Dataset entries
--------------------

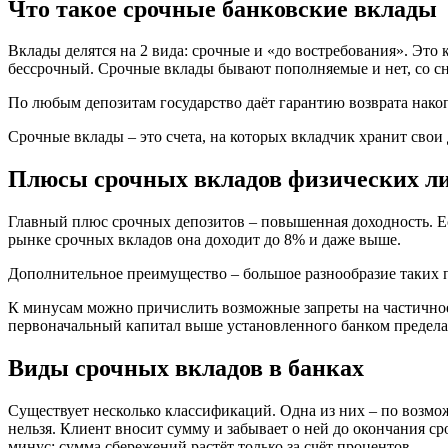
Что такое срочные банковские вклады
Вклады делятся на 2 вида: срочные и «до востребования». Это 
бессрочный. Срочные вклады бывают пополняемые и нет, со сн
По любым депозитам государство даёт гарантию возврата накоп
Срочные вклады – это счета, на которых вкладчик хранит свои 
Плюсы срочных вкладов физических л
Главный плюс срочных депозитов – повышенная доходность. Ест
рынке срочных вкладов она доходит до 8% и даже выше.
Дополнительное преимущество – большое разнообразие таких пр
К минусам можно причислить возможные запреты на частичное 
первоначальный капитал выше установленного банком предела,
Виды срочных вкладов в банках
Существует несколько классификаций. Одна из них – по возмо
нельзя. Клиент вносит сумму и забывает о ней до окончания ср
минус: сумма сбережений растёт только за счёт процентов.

--------------------

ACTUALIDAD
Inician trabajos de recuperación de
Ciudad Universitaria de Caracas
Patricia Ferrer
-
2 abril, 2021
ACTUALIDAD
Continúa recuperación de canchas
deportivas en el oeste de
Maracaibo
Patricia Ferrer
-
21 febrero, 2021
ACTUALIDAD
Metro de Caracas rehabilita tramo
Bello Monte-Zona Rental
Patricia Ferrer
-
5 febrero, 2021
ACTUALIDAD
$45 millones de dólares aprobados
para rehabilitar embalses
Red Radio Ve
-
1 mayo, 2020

--------------------

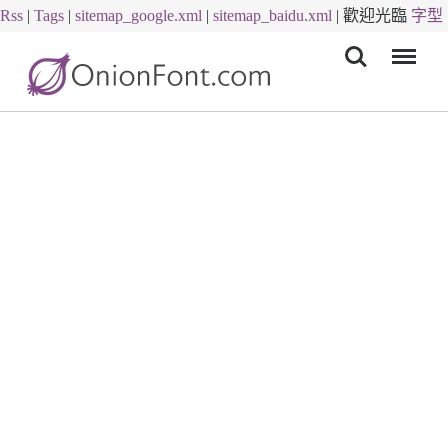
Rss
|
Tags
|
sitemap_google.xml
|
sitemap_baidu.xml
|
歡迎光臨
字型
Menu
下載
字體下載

--------------------

**TASK DETAILS:**
Convert the listing text into a JSON list of strings, one per line with blank lines omitted, beginning with the line containing "Что такое срочные банковские вклады" and continuing through the line containing "первоначальный капитал выше".

**SOLUTION FOR THIS TASK:**
[
  "Что такое срочные банковские вклады",
  "Вклады делятся на 2 вида: срочные и «до востребования». Это ",
  "бессрочный. Срочные вклады бывают пополняемые и нет, со сн",
  "По любым депозитам государство даёт гарантию возврата накоп",
  "Срочные вклады – это счета, на которых вкладчик хранит свои ",
  "Плюсы срочных вкладов физических л",
  "Главный плюс срочных депозитов – повышенная доходность. Ест",
  "рынке срочных вкладов она доходит до 8% и даже выше.",
  "Дополнительное преимущество – большое разнообразие таких пр",
  "К минусам можно причислить возможные запреты на частичное ",
  "первоначальный капитал выше установленного банком предела,"
]